The bottle with a snow bank back drop.


----------



## Steve/sewell (Feb 9, 2010)

Not a great picture but the pontil mark.


----------



## Steve/sewell (Feb 9, 2010)

Here is the drawing done by John Fisher based on a fact gathering mission and some historical records from the 
 Gloucester county historical society.You need to take the present day aerial photo I showed earlier and point noth
 to south as you can see Johns drawing has the north arrow at the bottom middle of his picture.
 Basically my picture is upside down to his drawing.


----------



## earlyglass (Feb 9, 2010)

Great information Steve, and I love that Pitkin. If you ever need to sell it, please keep me in mind. 

 Only one correction... it was Richmond Morcom. 

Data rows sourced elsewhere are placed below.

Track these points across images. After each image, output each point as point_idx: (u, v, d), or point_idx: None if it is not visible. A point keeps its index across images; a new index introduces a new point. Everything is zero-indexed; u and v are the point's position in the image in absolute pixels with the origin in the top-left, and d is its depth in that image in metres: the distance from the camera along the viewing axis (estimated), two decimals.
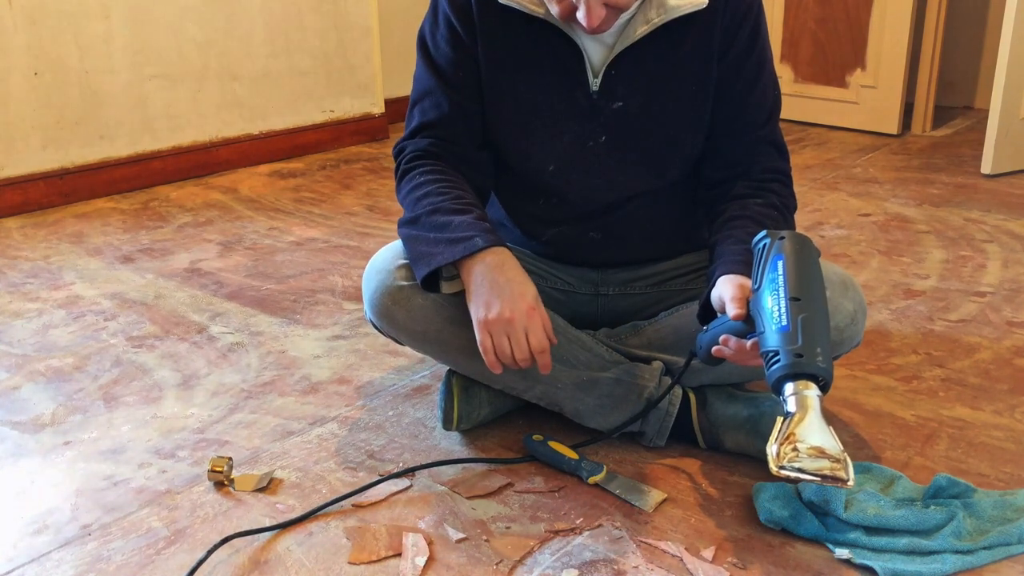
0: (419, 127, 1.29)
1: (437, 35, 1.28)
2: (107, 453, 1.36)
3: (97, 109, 2.71)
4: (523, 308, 1.14)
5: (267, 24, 3.09)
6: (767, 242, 1.06)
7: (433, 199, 1.21)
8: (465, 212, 1.20)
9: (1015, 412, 1.42)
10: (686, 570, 1.07)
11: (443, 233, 1.18)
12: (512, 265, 1.17)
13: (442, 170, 1.26)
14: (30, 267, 2.15)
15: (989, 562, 1.07)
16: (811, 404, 0.96)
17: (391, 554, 1.10)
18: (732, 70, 1.26)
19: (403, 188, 1.27)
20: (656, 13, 1.20)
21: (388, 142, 3.47)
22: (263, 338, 1.75)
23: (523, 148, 1.30)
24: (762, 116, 1.29)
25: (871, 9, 3.31)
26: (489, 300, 1.14)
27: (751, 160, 1.29)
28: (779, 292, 1.00)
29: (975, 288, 1.93)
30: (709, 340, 1.12)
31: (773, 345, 0.98)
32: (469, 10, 1.24)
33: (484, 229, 1.18)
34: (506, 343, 1.15)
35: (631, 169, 1.30)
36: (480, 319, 1.15)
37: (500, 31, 1.24)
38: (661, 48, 1.23)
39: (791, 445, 0.94)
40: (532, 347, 1.15)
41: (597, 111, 1.26)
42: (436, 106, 1.28)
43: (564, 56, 1.24)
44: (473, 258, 1.16)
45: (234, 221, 2.50)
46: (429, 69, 1.29)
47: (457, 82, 1.27)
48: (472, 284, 1.16)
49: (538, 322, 1.15)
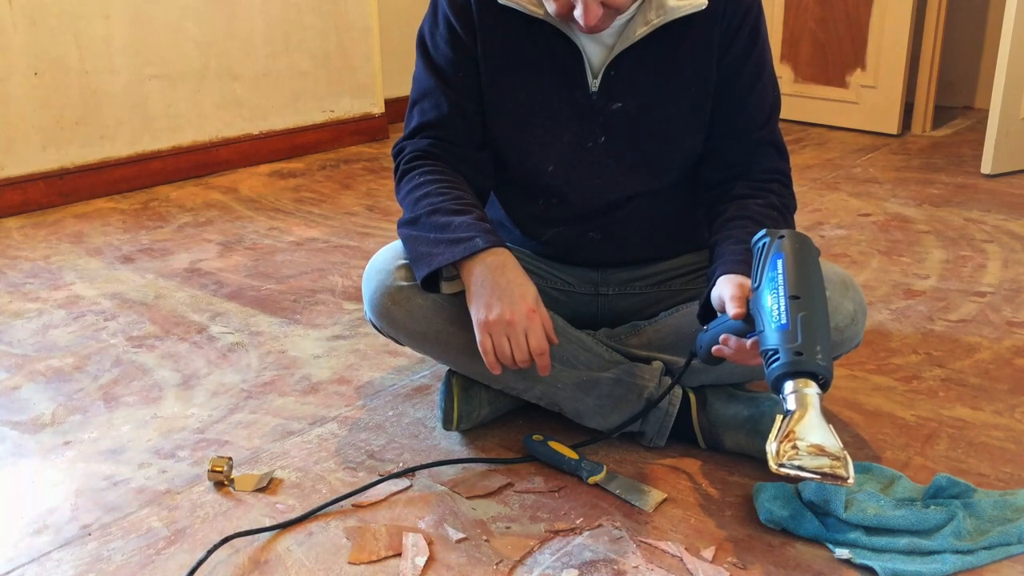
0: (419, 127, 1.29)
1: (437, 35, 1.28)
2: (107, 453, 1.36)
3: (97, 109, 2.71)
4: (523, 310, 1.14)
5: (267, 24, 3.09)
6: (767, 241, 1.06)
7: (433, 199, 1.21)
8: (465, 212, 1.20)
9: (1015, 412, 1.42)
10: (686, 570, 1.07)
11: (443, 233, 1.18)
12: (513, 266, 1.17)
13: (442, 170, 1.26)
14: (30, 267, 2.15)
15: (989, 562, 1.07)
16: (811, 402, 0.95)
17: (391, 554, 1.10)
18: (732, 71, 1.26)
19: (402, 188, 1.27)
20: (656, 14, 1.20)
21: (388, 142, 3.47)
22: (263, 338, 1.75)
23: (522, 148, 1.30)
24: (762, 116, 1.29)
25: (871, 9, 3.31)
26: (489, 301, 1.14)
27: (751, 160, 1.29)
28: (779, 291, 1.00)
29: (975, 288, 1.93)
30: (709, 340, 1.12)
31: (773, 343, 0.98)
32: (469, 10, 1.24)
33: (484, 229, 1.18)
34: (506, 344, 1.15)
35: (630, 170, 1.30)
36: (480, 320, 1.15)
37: (500, 31, 1.24)
38: (661, 49, 1.23)
39: (791, 443, 0.94)
40: (532, 348, 1.15)
41: (596, 112, 1.26)
42: (436, 106, 1.28)
43: (563, 57, 1.24)
44: (473, 259, 1.16)
45: (234, 221, 2.50)
46: (428, 69, 1.29)
47: (456, 82, 1.27)
48: (472, 285, 1.16)
49: (538, 324, 1.15)
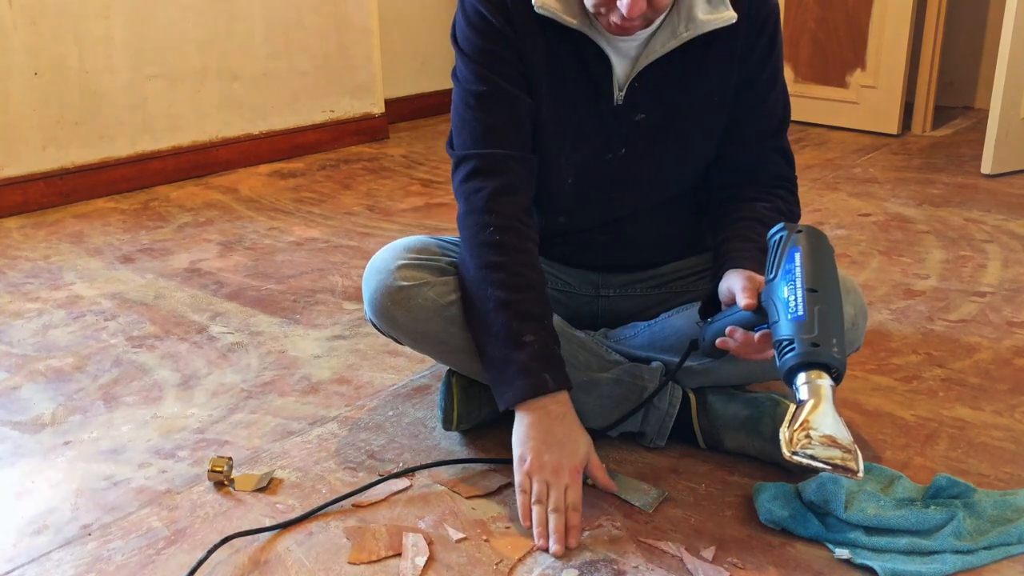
0: (484, 130, 1.23)
1: (479, 37, 1.22)
2: (107, 453, 1.36)
3: (97, 109, 2.70)
4: (572, 465, 1.14)
5: (267, 24, 3.09)
6: (784, 234, 1.06)
7: (503, 285, 1.17)
8: (535, 320, 1.17)
9: (1015, 412, 1.42)
10: (686, 570, 1.07)
11: (511, 350, 1.16)
12: (572, 418, 1.16)
13: (517, 229, 1.21)
14: (30, 267, 2.15)
15: (989, 562, 1.07)
16: (824, 393, 0.95)
17: (391, 554, 1.10)
18: (748, 79, 1.26)
19: (471, 224, 1.21)
20: (685, 27, 1.19)
21: (388, 142, 3.47)
22: (263, 338, 1.75)
23: (547, 159, 1.28)
24: (773, 125, 1.30)
25: (871, 9, 3.31)
26: (539, 448, 1.14)
27: (760, 167, 1.30)
28: (796, 283, 1.00)
29: (975, 288, 1.93)
30: (715, 330, 1.12)
31: (787, 334, 0.98)
32: (507, 11, 1.21)
33: (552, 362, 1.16)
34: (544, 491, 1.13)
35: (647, 181, 1.30)
36: (526, 463, 1.14)
37: (534, 39, 1.22)
38: (685, 62, 1.23)
39: (804, 432, 0.93)
40: (568, 502, 1.13)
41: (619, 123, 1.26)
42: (500, 108, 1.23)
43: (593, 67, 1.23)
44: (537, 401, 1.15)
45: (234, 221, 2.50)
46: (478, 74, 1.22)
47: (512, 81, 1.23)
48: (526, 425, 1.15)
49: (579, 481, 1.14)
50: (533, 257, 1.22)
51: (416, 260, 1.27)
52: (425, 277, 1.26)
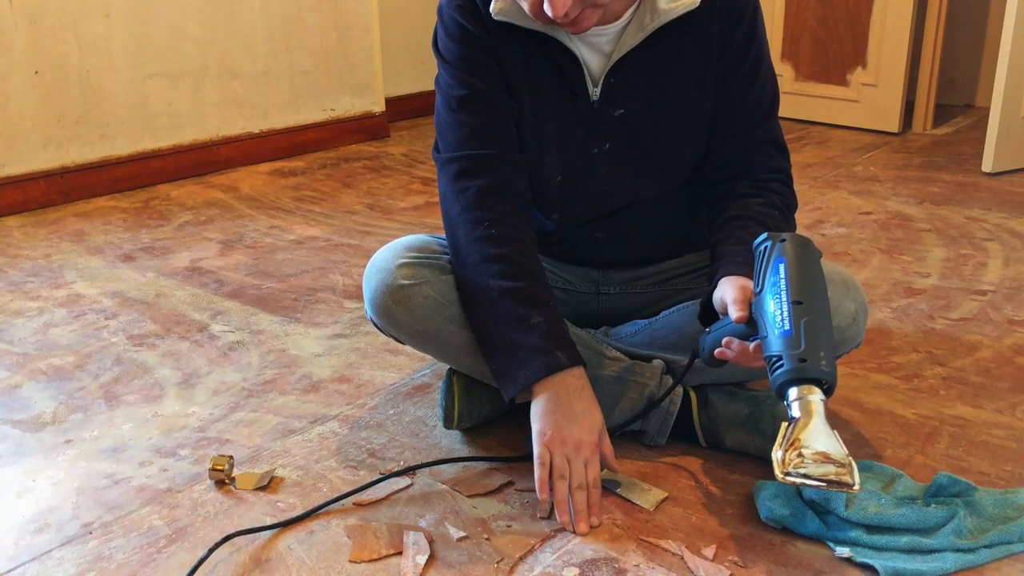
0: (469, 132, 1.24)
1: (458, 45, 1.24)
2: (108, 451, 1.36)
3: (98, 108, 2.71)
4: (592, 440, 1.15)
5: (268, 22, 3.09)
6: (768, 245, 1.06)
7: (505, 275, 1.18)
8: (540, 304, 1.18)
9: (1016, 410, 1.42)
10: (687, 568, 1.07)
11: (521, 334, 1.16)
12: (588, 392, 1.17)
13: (511, 223, 1.22)
14: (31, 266, 2.15)
15: (990, 560, 1.07)
16: (815, 409, 0.96)
17: (392, 552, 1.11)
18: (729, 69, 1.26)
19: (465, 222, 1.22)
20: (650, 19, 1.20)
21: (389, 141, 3.47)
22: (264, 336, 1.75)
23: (533, 160, 1.29)
24: (760, 114, 1.29)
25: (872, 7, 3.30)
26: (560, 421, 1.14)
27: (751, 159, 1.29)
28: (781, 296, 1.00)
29: (976, 286, 1.93)
30: (712, 342, 1.12)
31: (776, 350, 0.98)
32: (483, 21, 1.23)
33: (563, 339, 1.17)
34: (565, 465, 1.14)
35: (637, 175, 1.30)
36: (547, 436, 1.14)
37: (507, 44, 1.24)
38: (659, 53, 1.23)
39: (796, 451, 0.94)
40: (588, 478, 1.14)
41: (600, 120, 1.26)
42: (485, 110, 1.24)
43: (564, 66, 1.24)
44: (553, 377, 1.15)
45: (235, 220, 2.50)
46: (458, 78, 1.24)
47: (493, 85, 1.24)
48: (545, 400, 1.15)
49: (598, 458, 1.15)
50: (530, 247, 1.23)
51: (417, 259, 1.27)
52: (426, 276, 1.26)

 I have quite a few Clementon shards, including a couple of pitkin pieces. I will try to take some pictures tomorrow. 

 Mike


----------



## Steve/sewell (Feb 9, 2010)

Thanks Mike unfortunatley I cant edit my typo any more thanks for pointing it out though and look forward to your pictures.
 I have a few more bottles I'll be posting tommorrow also as it looks like I will be snowed in again.


----------



## earlyglass (Feb 9, 2010)

Steve, 

 You really have some great information here. It seems like there may be some opportunity to "investigate" where Mr. Morcom left off? I wonder if Clementon Lake holds any secrets?? 

 Mike


----------



## southern Maine diver (Feb 10, 2010)

Hey Mike...

 You must have been reading my mind.. maybe a "road trip" is in order...[]

 Wayne


----------



## sweetrelease (Feb 10, 2010)

is that flask sitting in the snow??? thats ballsy lol. nice info steve.~matt


----------



## Steve/sewell (Feb 10, 2010)

Yes Matt the flask was in the snow for about 20 seconds.


----------



## Jimd18 (Oct 20, 2017)

I have found a bottle with Gloucester bott wks Gloucester NJ on it could this possibly be from this glass works? I researched Gloucester bottle works nj and this was the closest possiblity and from the same general area. Looking to find out more info about it and possibly search for more.


----------



## nhpharm (Oct 20, 2017)

Wrong timeframe for sure...your bottle is from the early 1900's based on what I know of the bottles from that bottling works.  The glasshouse was around in the early 1800's.  If you share a photo we can probably tell you more or you might try posting on the NJ bottle forum.


----------